Here's an example for an Agent that has access to docs about the primary plot points from HBO's Silicon Valley:
FEW_SHOTS = """
Q: Who was Gilfoyle played by?
Ask Func[fixie_query_corpus]: Who was Gilfoyle played by?
Func[fixie_query_corpus] says: Gilfoyle was played by Martin Starr.
A: Gilfoyle was played by Martin Starr.
"""
Excluding documents during crawl
There are some cases where you don't want Fixie to crawl certain wepages or types of webpages when using the *
wildcard pattern. In order to do this, you can supply a set of exclude_patterns
, which are an array of regular expressions:
import fixieai
BASE_PROMPT = """I answer questions based on the supplied corpus"""
URLS = [
"https://public.myamazingsite.com/*"
]
# Don't index any PDFs
EXCLUDE_PATTERNS = [
"*.pdf",
]
CORPORA = [fixieai.DocumentCorpus(urls=URLS, exclude_patterns=EXCLUDE_PATTERNS)]
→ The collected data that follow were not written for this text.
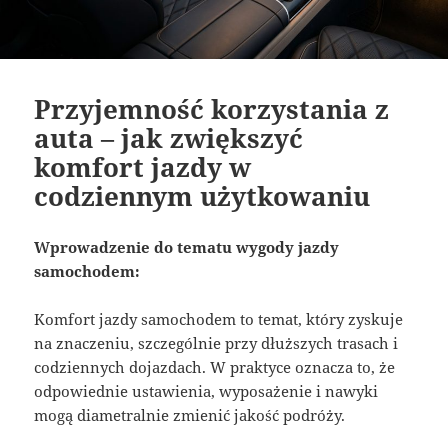
Przyjemność korzystania z
auta – jak zwiększyć
komfort jazdy w
codziennym użytkowaniu
Wprowadzenie do tematu wygody jazdy
samochodem:
Komfort jazdy samochodem to temat, który zyskuje
na znaczeniu, szczególnie przy dłuższych trasach i
codziennych dojazdach. W praktyce oznacza to, że
odpowiednie ustawienia, wyposażenie i nawyki
mogą diametralnie zmienić jakość podróży.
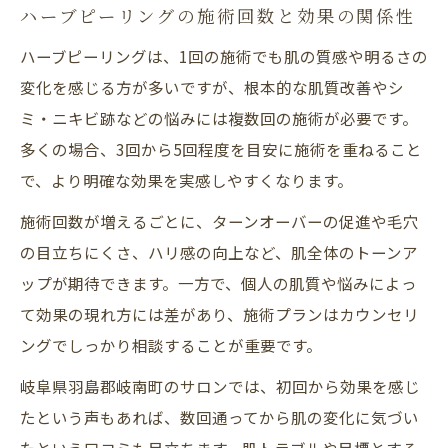
ハーブピーリングの施術回数と効果の関係性
ハーブピーリングは、1回の施術でも肌の質感や明るさの
変化を感じる方が多いですが、根本的な肌質改善やシ
ミ・ニキビ跡などの悩みには複数回の施術が必要です。
多くの場合、3回から5回程度を目安に施術を重ねること
で、より明確な効果を実感しやすくなります。
施術回数が増えるごとに、ターンオーバーの促進や毛穴
の目立ちにくさ、ハリ感の向上など、肌全体のトーンア
ップが期待できます。一方で、個人の肌質や悩みによっ
て効果の現れ方には差があり、施術プランはカウンセリ
ングでしっかり相談することが重要です。
岐阜県羽島郡岐南町のサロンでは、初回から効果を感じ
たという声もあれば、数回通ってから肌の変化に気づい
たという口コミも目立ちます。肌トラブルや目標とする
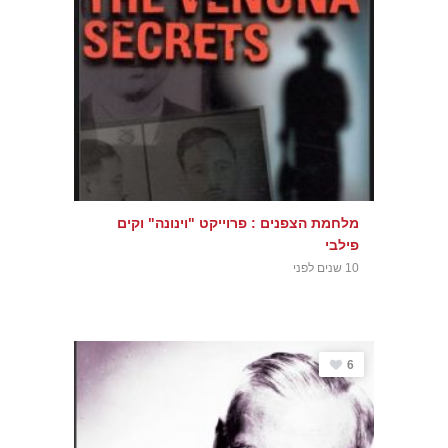
מלחמת הצפנים : פרוייקט "וינונה" וקים
פילבי
10 שנים לפני
6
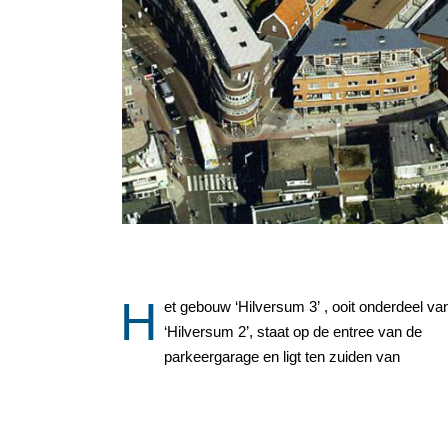
H
et gebouw ‘Hilversum 3’ , ooit onderdeel va
‘Hilversum 2’. ‘Hilversum 3’ bestaat uit woningen
‘Hilversum 2’, staat op de entree van de
parkeergarage en ligt ten zuiden van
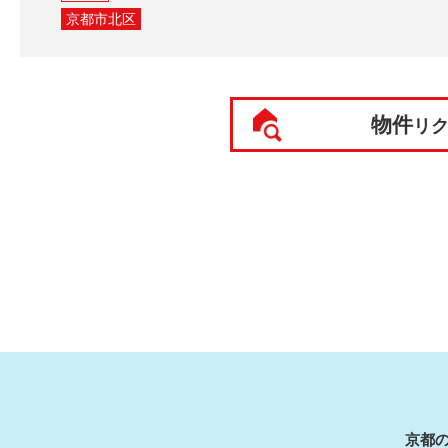
京都市北区
物件
リ
京都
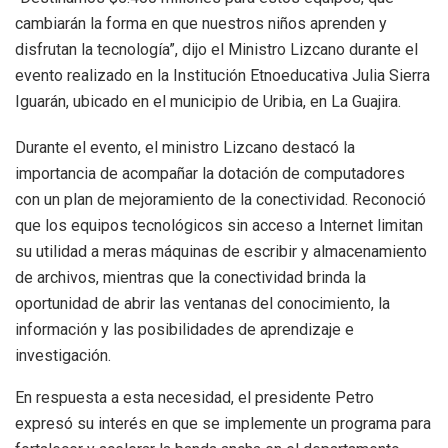
cambiarán la forma en que nuestros niños aprenden y
disfrutan la tecnología”, dijo el Ministro Lizcano durante el
evento realizado en la Institución Etnoeducativa Julia Sierra
Iguarán, ubicado en el municipio de Uribia, en La Guajira.
Durante el evento, el ministro Lizcano destacó la
importancia de acompañar la dotación de computadores
con un plan de mejoramiento de la conectividad. Reconoció
que los equipos tecnológicos sin acceso a Internet limitan
su utilidad a meras máquinas de escribir y almacenamiento
de archivos, mientras que la conectividad brinda la
oportunidad de abrir las ventanas del conocimiento, la
información y las posibilidades de aprendizaje e
investigación.
En respuesta a esta necesidad, el presidente Petro
expresó su interés en que se implemente un programa para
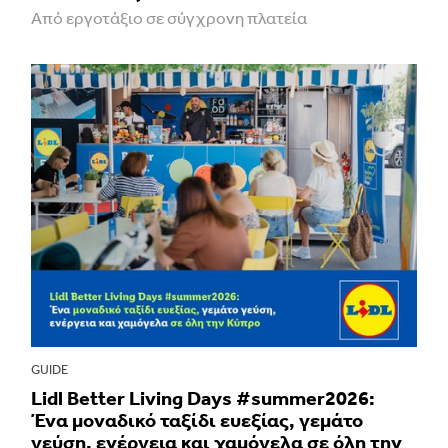
Από εργοτάξιο σε σύγχρονη πλατεία
GUIDE
Lidl Better Living Days #summer2026:
Ένα μοναδικό ταξίδι ευεξίας, γεμάτο
γεύση, ενέργεια και χαμόγελα σε όλη την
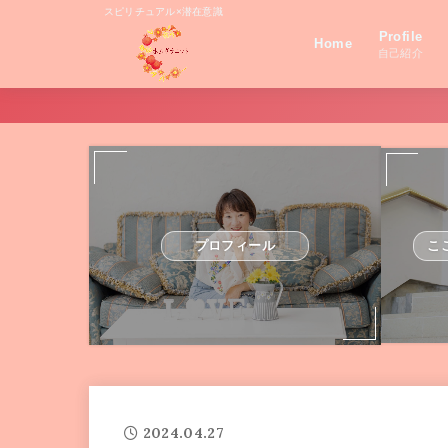
スピリチュアル×潜在意識
Profile
Home
自己紹介
プロフィール
こ
2024.04.27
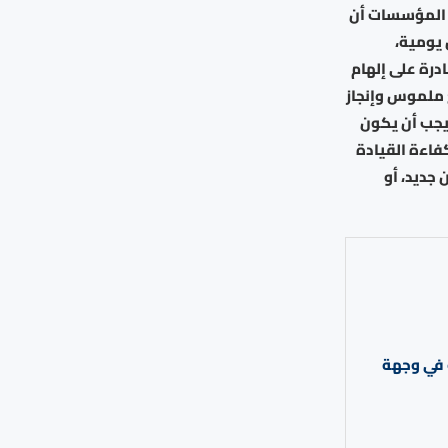
 المؤسسات أن
 يومية،
ادرة على إلهام
 ملموس وإنجاز
يجب أن يكون
فاءة القيادة
 جديد، أو
ة في وجهة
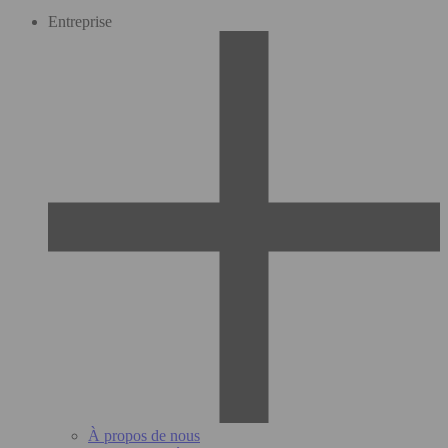
Entreprise
À propos de nous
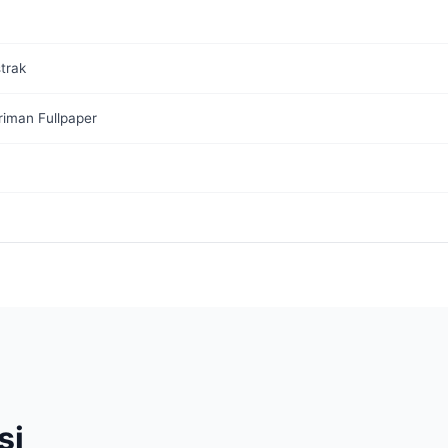
trak
iman Fullpaper
si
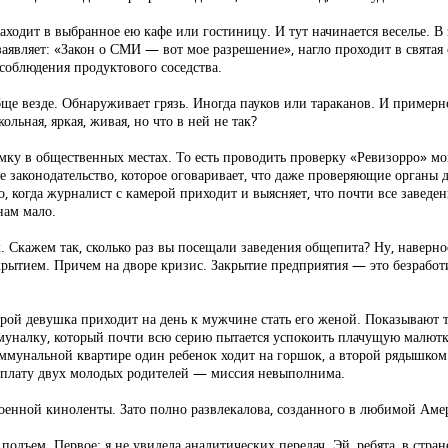
ходит в выбранное ею кафе или гостиницу. И тут начинается веселье. В 
заявляет: «Закон о СМИ — вот мое разрешение», нагло проходит в святая
соблюдения продуктового соседства.
ще везде. Обнаруживает грязь. Иногда пауков или тараканов. И примерно 
ьная, яркая, живая, но что в ней не так?
ку в общественных местах. То есть проводить проверку «Ревизорро» могут
е законодательство, которое оговаривает, что даже проверяющие органы 
 когда журналист с камерой приходит и выясняет, что почти все заведени
нам мало.
 Скажем так, сколько раз вы посещали заведения общепита? Ну, наверное,
рытием. Причем на дворе кризис. Закрытие предприятия — это безработиц
рой девушка приходит на день к мужчине стать его женой. Показывают т
уналку, который почти всю серию пытается успокоить плачущую малютку
ммунальной квартире один ребенок ходит на горшок, а второй рядышком к
арплату двух молодых родителей — миссия невыполнима.
оенной киноленты. Зато полно развлекалова, созданного в любимой Аме
подъем. Первое: я не увидела аналитических передач. Эй, ребята, в стран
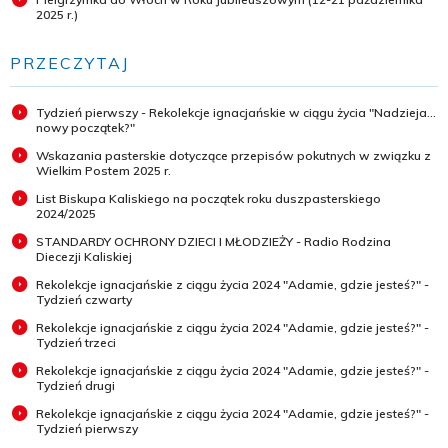
2025 r.)
PRZECZYTAJ
Tydzień pierwszy - Rekolekcje ignacjańskie w ciągu życia "Nadzieja...
nowy początek?"
Wskazania pasterskie dotyczące przepisów pokutnych w związku z
Wielkim Postem 2025 r.
List Biskupa Kaliskiego na początek roku duszpasterskiego
2024/2025
STANDARDY OCHRONY DZIECI I MŁODZIEŻY - Radio Rodzina
Diecezji Kaliskiej
Rekolekcje ignacjańskie z ciągu życia 2024 "Adamie, gdzie jesteś?" -
Tydzień czwarty
Rekolekcje ignacjańskie z ciągu życia 2024 "Adamie, gdzie jesteś?" -
Tydzień trzeci
Rekolekcje ignacjańskie z ciągu życia 2024 "Adamie, gdzie jesteś?" -
Tydzień drugi
Rekolekcje ignacjańskie z ciągu życia 2024 "Adamie, gdzie jesteś?" -
Tydzień pierwszy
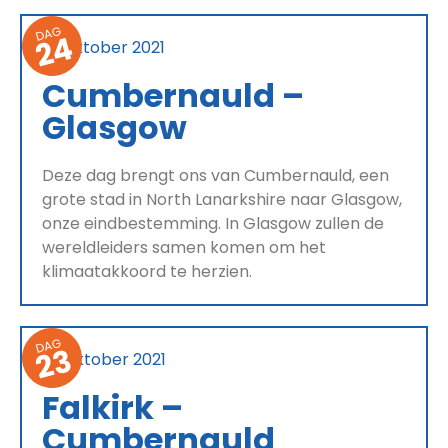
DAG
24
29 oktober 2021
Cumbernauld –
Glasgow
Deze dag brengt ons van Cumbernauld, een
grote stad in North Lanarkshire naar Glasgow,
onze eindbestemming. In Glasgow zullen de
wereldleiders samen komen om het
klimaatakkoord te herzien.
DAG
23
28 oktober 2021
Falkirk –
Cumbernauld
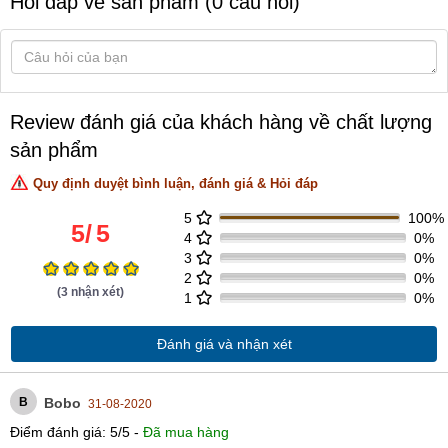
Hỏi đáp về sản phẩm (0 câu hỏi)
Review đánh giá của khách hàng về chất lượng
sản phẩm
Quy định duyệt bình luận, đánh giá & Hỏi đáp
5
100%
5
/
5
4
0%
3
0%
2
0%
(
3
nhận xét)
1
0%
Đánh giá và nhận xét
B
Bobo
31-08-2020
Điểm đánh giá:
5
/
5
-
Đã mua hàng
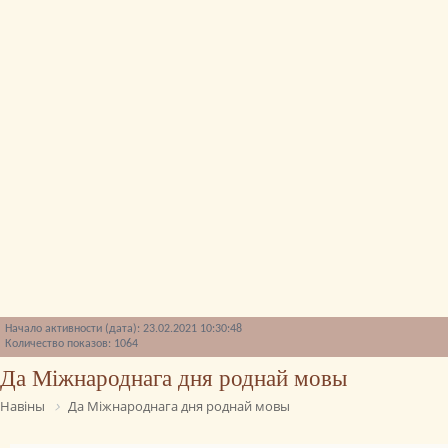
Начало активности (дата): 23.02.2021 10:30:48
Количество показов: 1064
Да Міжнароднага дня роднай мовы
Навіны
Да Міжнароднага дня роднай мовы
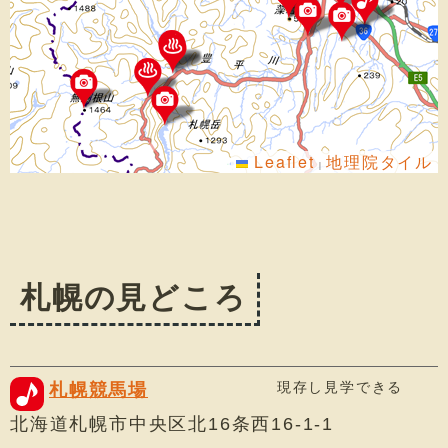
Leaflet
地理院タイル
|
札幌の見どころ
現存し見学できる
札幌競馬場
北海道札幌市中央区北16条西16-1-1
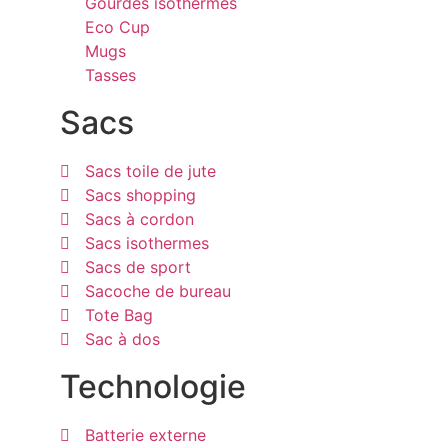
Gourdes isothermes
Eco Cup
Mugs
Tasses
Sacs
Sacs toile de jute
Sacs shopping
Sacs à cordon
Sacs isothermes
Sacs de sport
Sacoche de bureau
Tote Bag
Sac à dos
Technologie
Batterie externe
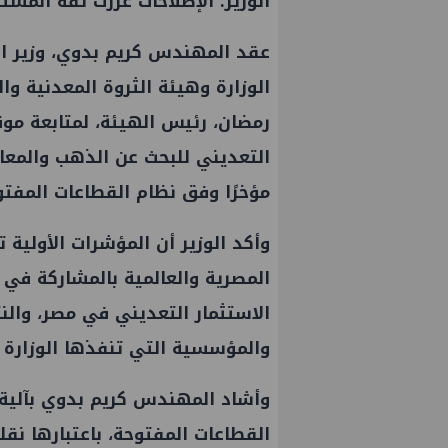
الوزير: الإصلاحات عززت ثقة المس
عقد المهندس كريم بدوي، وزير البت
الوزارة وهيئة الثروة المعدنية وا
رمضان، رئيس الهيئة، لمتابعة مو
التعديني للبحث عن الذهب والمعاد
مؤخرًا وفق نظام القطاعات المفتو
وأكد الوزير أن المؤشرات الأولية 
المصرية والعالمية بالمشاركة في 
الاستثمار التعديني في مصر، والنتا
والمؤسسية التي تنفذها الوزارة ل
وأشاد المهندس كريم بدوي بآلية 
القطاعات المفتوحة، باعتبارها نقل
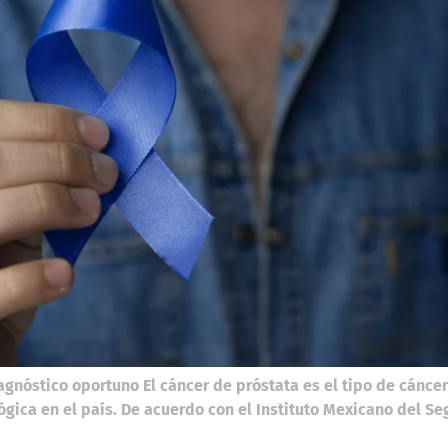
iagnóstico oportuno El cáncer de próstata es el tipo de cánc
gica en el país. De acuerdo con el Instituto Mexicano del Se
agent = fixieai.CodeShotAgent(BASE_PROMPT, [], CORPORA, conversational=True)
Supported file types
File Type | Extension |
---|---|
Documents | .doc , .docx , .ppt , .pptx |
PDFs | .pdf |
Webpages | .html |
Text | .md , .txt , .rtf , |
.msg , .eml |
|
E-Books | .epub |
Monitoring Indexing Status
You can check the indexing status of your Agent by asking it any question. Your agent will return I'm still starting up. Please try again in a few minutes
if it's still indexing. Indexing can take upwards of a few hours for very large data sets (smaller sets can be done in just a few minutes).
Coming soon is the ability to see and manage your indexing directly on the Fixie dev console.